Le film de Céline Sciamma aborde aussi les émotions qui naissent de la musique. La musique vivante, puisque l’époque où est situé ce film ne connaît pas encore les enregistrements. Héloïse (Adèle Haenel) souhaite aller à la messe pour écouter de la musique. Marianne (Noémie Merlant) soulève le drap qui recouvre le clavier pour faire entendre l’instrument. Un choeur de femmes chante dans la nuit un air traditionnel remplissant l’obscurité et faisant jaillir le feu.
Il y a ce moment qui m’a bouleversé : Héloïse lit l’histoire d’Orphée et Eurydice et, en particulier, l’instant où Orphée se retourne, perdant à jamais Eurydice. Trois jeunes femmes sont autour de la table ; chacune exprime un avis différent à propos de ce geste ; ces trois avis, je les ai connus ou je les reçois, m’offrant une incroyable ouverture sur l’idée de la perte.
Le film interroge la situation des artistes femmes à qui l’époque interdisait, par exemple, de peindre des modèles masculins. La situation des femmes, celle dont la fille aînée s’est suicidée, la plus jeune qui doit avorter, celle qui est payée pour réaliser un portrait, celle qui sort du couvent pour être mariée, quatre états sociaux de la femme.

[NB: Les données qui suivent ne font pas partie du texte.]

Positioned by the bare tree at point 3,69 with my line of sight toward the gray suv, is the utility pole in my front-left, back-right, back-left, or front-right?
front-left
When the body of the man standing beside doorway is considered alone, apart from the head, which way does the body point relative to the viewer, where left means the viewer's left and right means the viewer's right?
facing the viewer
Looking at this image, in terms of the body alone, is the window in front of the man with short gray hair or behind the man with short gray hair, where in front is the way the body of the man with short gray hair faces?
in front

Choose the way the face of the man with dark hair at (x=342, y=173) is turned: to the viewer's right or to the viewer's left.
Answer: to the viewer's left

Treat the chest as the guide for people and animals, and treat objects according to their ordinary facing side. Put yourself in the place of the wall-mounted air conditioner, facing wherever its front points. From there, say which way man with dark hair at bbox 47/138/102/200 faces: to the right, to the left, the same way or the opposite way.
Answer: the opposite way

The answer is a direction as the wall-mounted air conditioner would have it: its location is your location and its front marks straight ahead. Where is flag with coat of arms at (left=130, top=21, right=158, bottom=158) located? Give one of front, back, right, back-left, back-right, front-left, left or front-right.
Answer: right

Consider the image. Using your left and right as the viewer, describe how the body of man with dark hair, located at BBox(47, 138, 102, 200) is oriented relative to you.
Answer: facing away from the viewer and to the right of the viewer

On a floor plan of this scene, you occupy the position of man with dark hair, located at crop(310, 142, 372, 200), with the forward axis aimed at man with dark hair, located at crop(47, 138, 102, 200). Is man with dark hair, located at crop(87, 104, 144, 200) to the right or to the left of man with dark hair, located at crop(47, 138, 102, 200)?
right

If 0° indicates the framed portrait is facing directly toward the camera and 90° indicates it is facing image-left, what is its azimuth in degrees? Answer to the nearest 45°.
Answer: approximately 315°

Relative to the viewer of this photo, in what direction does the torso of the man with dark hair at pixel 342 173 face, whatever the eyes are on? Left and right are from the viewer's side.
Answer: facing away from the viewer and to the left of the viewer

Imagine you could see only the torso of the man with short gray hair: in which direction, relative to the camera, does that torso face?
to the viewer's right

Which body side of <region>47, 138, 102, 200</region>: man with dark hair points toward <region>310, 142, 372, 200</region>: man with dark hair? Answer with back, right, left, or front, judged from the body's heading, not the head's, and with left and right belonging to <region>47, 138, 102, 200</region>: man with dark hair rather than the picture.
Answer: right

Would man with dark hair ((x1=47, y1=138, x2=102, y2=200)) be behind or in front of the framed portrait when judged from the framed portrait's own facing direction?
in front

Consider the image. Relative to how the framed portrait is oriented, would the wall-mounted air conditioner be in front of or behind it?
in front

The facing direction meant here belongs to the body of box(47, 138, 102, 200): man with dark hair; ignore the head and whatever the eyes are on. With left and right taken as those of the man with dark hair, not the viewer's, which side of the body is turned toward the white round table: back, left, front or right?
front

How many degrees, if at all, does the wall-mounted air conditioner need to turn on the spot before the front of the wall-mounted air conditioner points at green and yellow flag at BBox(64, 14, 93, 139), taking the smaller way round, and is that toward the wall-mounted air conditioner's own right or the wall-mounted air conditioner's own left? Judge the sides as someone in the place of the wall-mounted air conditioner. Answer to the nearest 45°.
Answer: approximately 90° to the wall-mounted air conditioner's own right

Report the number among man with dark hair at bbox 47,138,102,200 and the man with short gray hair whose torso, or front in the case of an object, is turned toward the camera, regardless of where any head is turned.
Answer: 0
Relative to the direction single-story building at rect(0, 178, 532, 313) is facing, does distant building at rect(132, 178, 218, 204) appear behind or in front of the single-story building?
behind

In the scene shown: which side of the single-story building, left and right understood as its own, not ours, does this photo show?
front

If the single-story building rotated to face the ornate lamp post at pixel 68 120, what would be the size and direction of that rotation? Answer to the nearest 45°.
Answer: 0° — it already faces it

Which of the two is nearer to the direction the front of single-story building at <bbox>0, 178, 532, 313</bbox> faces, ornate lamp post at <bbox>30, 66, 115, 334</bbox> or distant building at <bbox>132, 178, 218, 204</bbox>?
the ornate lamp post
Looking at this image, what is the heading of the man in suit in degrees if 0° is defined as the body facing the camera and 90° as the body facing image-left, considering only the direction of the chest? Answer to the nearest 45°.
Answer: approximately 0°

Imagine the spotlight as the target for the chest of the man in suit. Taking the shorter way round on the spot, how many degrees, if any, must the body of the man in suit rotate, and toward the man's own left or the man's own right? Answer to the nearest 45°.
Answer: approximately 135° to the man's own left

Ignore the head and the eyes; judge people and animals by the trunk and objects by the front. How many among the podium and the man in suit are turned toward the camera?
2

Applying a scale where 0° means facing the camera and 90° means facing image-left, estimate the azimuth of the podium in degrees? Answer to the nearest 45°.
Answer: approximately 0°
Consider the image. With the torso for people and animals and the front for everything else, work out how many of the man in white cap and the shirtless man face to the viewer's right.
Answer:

Bien sûr, c’est une histoire d’amour, de désir. Mais c’est surtout, à mes yeux, un dévoilement, la recherche de la beauté, de la relation, de la place non seulement de la réalisatrice, des actrices et des celles et ceux qui interviennent dans la fabrication du film, mais aussi de celle du spectateur, de celles et ceux qui regardent.